In my post, Is Silence Golden, you left your opinions without any other way of identification other than the name you claimed . . . “I agree with Anon. You are delusional.”
So in my grandness of delusion, and because you dared to suggest my son had done any wrong in what has and is happening to him, I am answering you here instead of attempting to fit it all into the space of a comment.
**Being adopted myself, I sought out and met my birth father, but NEVER would dump my adoptive family for them.**
As an adoptee, I would usually give you a wider understanding in what you have to say but not when such a statement at all reflects on my son and insinuates in any way that he was in the wrong for any action he took.
Regardless of your situation with your birth father and your adoptive family, you have no right to ridicule my son for his experiences and the choices he made. He did not “dump” anyone. He was failed in so many ways by his adoptive family. Failed by those who were supposed to love and care for him. His life was one of abuse and neglect. He was not protected from the harshness of life by his adoptive mom but was instead forced by her own hand to face them in the worst of ways.

Available data
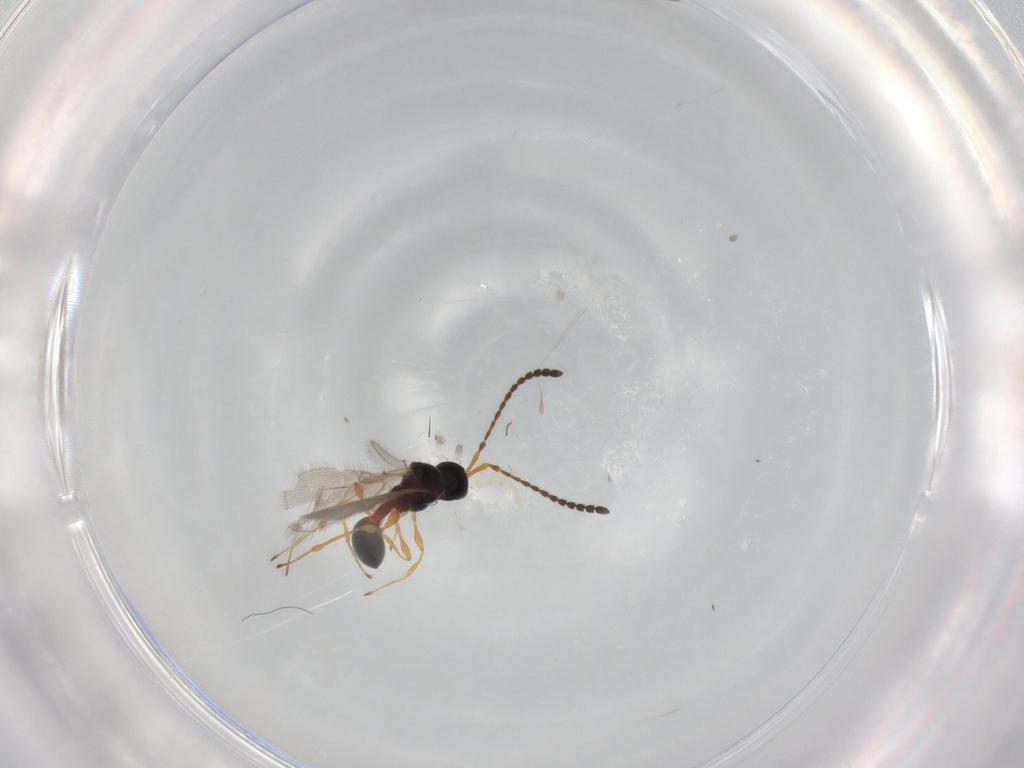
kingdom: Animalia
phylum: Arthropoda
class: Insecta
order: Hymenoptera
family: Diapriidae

==

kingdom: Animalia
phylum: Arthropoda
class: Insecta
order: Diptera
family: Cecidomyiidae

Exercise brief
Can you rewrite the blog post from "Regardless of your" to "worst of ways.", putting "adoptive parents" in place of "adoptive family"?

Exercise solution
Regardless of your situation with your birth father and your adoptive parents, you have no right to ridicule my son for his experiences and the choices he made. He did not “dump” anyone. He was failed in so many ways by his adoptive parents. Failed by those who were supposed to love and care for him. His life was one of abuse and neglect. He was not protected from the harshness of life by his adoptive mom but was instead forced by her own hand to face them in the worst of ways.